§ **Problems and tasks**:
• A. In the forum thread on choking on tears, reproduce the text between "your own tears?" and "get out of?", inclusive.
• B. Answer these questions from the forum thread on choking on tears:
(i) On what date did Maeglin post?
(ii) What does Ar-Feiniel normally do when that upset?
(iii) How many times does Noldor_returned say it has happened?
• C. Decide whether each statement agrees with the forum thread on choking on tears. Answer yes or no and quote the words that decide it.
(i) Ar-Feiniel's first post is dated Feb 18, 2006.
(ii) Ar-Feiniel says that, normally, the writer is a gloomy person.
(iii) Maeglin asks about being choked up and having trouble breathing.

[Page excerpt start]

# Have you ever choked on...



## Ar-Feiniel (Feb 18, 2006)

your own tears? I mean when it's so painful that you don't want a way to make it feel better. That happened to me just a couple of days ago, and than once again I'm in the middle of Armaggedon. I guess I'll just take the safe way out and let it be, but if anyone else has a stopry I'd like to here it.


----------



## Noldor_returned (Feb 19, 2006)

What do you mean? Literally choked on our tears, or found ourself in a moment which we hate but don't want to get out of?


----------



## Maeglin (Feb 20, 2006)

Or so upset and crying that you're "choked up" and having trouble breathing?


----------



## Noldor_returned (Feb 20, 2006)

Yeah. A few times, that's happened to me.


----------



## Ar-Feiniel (Feb 23, 2006)

At the time I meant both ways. I didn't want to cry in front of anyone so I tried to hold it in and I nearly choked(at least til I went outside and bawled like a baby ). And then just when I thought everything was fine this same person upset me so badly again that I didn't want to try to fix things(at the moment)-I just wanted it all over. Normally I'm a pretty cheerful person, and when I do get that upset I write it down on paper-but I was at me mum's and didn't want to get her involved in my personal problems so I decided to share it with strangers instead. Luckily I went to bed before I got too carried away...


----------

[Page excerpt end]
[Listed records start]

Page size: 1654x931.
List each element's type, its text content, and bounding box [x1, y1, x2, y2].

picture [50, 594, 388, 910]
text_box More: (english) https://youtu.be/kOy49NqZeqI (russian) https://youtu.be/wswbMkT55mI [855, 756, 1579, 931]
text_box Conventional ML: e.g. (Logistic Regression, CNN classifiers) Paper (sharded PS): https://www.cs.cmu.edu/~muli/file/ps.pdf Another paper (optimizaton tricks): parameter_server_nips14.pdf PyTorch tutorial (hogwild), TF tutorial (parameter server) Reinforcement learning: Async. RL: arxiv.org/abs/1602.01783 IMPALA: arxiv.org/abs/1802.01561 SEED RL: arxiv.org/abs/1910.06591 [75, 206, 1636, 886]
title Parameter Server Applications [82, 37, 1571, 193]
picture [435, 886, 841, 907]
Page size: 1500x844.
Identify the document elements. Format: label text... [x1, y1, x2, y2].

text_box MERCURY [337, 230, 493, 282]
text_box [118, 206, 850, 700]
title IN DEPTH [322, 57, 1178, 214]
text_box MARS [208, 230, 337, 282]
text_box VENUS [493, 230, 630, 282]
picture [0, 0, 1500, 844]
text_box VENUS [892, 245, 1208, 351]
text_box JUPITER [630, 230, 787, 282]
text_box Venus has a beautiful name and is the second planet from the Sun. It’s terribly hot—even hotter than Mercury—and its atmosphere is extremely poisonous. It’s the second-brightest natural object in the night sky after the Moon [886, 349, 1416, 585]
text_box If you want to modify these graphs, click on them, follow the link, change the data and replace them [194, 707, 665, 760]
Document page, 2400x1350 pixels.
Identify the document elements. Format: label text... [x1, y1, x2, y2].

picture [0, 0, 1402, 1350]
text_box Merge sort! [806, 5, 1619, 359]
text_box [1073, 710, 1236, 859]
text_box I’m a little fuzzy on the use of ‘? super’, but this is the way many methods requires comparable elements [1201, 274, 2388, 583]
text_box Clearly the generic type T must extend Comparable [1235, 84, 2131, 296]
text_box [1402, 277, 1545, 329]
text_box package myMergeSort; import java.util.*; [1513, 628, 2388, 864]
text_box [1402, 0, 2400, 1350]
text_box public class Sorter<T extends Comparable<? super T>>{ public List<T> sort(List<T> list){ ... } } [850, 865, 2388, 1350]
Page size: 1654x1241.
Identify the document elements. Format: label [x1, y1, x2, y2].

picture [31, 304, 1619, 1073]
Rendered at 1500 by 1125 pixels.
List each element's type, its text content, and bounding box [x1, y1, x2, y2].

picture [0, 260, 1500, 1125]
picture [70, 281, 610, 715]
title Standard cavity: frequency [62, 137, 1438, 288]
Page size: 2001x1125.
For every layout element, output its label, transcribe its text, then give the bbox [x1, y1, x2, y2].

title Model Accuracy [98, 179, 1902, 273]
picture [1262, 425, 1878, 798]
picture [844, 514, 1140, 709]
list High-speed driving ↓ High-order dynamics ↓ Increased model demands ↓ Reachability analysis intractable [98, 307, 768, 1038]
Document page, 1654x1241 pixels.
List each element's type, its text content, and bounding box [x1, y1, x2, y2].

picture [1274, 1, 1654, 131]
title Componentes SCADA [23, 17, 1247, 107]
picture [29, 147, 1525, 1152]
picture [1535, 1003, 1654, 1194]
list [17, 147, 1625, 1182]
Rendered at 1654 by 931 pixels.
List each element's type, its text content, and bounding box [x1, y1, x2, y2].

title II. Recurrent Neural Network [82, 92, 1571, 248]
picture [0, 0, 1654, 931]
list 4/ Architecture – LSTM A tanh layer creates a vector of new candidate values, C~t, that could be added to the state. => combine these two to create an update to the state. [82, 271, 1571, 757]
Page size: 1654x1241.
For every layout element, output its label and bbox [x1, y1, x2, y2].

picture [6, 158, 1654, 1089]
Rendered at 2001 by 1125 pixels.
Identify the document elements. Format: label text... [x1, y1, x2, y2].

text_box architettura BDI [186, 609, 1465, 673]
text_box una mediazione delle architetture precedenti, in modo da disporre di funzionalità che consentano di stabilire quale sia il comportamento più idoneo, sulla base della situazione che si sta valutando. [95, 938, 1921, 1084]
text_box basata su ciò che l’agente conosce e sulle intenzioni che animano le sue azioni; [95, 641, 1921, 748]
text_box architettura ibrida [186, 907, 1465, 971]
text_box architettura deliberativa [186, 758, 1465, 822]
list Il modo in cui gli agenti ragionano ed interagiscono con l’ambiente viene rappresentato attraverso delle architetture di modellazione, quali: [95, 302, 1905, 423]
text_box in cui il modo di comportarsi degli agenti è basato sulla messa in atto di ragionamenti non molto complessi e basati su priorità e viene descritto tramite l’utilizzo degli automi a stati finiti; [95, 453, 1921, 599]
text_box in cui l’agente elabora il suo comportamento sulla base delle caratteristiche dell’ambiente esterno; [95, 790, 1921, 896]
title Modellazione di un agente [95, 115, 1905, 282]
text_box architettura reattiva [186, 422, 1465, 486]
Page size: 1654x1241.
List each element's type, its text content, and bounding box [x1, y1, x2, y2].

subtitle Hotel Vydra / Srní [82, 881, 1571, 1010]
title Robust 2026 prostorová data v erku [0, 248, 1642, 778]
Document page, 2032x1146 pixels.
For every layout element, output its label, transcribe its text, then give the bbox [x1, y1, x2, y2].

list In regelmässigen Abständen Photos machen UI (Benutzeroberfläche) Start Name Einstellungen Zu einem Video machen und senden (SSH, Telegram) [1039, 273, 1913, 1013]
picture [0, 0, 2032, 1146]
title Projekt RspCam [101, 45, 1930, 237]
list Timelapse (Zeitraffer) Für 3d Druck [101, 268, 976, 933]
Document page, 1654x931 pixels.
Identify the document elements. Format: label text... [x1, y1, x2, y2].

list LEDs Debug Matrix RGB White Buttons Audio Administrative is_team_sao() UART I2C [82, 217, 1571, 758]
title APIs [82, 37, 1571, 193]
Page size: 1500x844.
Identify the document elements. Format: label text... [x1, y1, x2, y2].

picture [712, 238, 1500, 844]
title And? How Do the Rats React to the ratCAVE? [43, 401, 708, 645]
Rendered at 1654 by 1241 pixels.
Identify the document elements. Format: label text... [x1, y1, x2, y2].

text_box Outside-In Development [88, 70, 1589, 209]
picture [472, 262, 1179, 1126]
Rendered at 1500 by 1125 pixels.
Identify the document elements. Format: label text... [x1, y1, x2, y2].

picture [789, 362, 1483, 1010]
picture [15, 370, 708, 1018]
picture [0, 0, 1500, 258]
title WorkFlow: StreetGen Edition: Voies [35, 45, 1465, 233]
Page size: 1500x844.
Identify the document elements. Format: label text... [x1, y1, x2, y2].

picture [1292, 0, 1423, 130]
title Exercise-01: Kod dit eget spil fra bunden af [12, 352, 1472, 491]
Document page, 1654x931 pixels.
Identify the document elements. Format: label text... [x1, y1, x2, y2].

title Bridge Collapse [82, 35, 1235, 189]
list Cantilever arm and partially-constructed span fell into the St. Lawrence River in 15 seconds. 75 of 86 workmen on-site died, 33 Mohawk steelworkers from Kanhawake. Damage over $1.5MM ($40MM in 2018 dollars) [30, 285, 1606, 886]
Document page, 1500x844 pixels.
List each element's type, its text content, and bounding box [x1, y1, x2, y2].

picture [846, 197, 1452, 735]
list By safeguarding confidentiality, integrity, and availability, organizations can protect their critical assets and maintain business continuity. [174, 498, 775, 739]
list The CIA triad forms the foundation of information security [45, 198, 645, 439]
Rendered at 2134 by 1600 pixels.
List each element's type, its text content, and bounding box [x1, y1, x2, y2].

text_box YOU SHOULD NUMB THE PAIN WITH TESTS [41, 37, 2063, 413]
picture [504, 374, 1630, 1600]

[Listed records end]

§ **Completed exercise**:
• A.
your own tears? I mean when it's so painful that you don't want a way to make it feel better. That happened to me just a couple of days ago, and than once again I'm in the middle of Armaggedon. I guess I'll just take the safe way out and let it be, but if anyone else has a stopry I'd like to here it.


----------



## Noldor_returned (Feb 19, 2006)

What do you mean? Literally choked on our tears, or found ourself in a moment which we hate but don't want to get out of?

• B.
(i) Feb 20, 2006
(ii) Writes it down on paper
(iii) A few times

• C.
(i) Yes: "Ar-Feiniel (Feb 18, 2006)"
(ii) No: "Normally I'm a pretty cheerful person"
(iii) Yes: "you're "choked up" and having trouble breathing"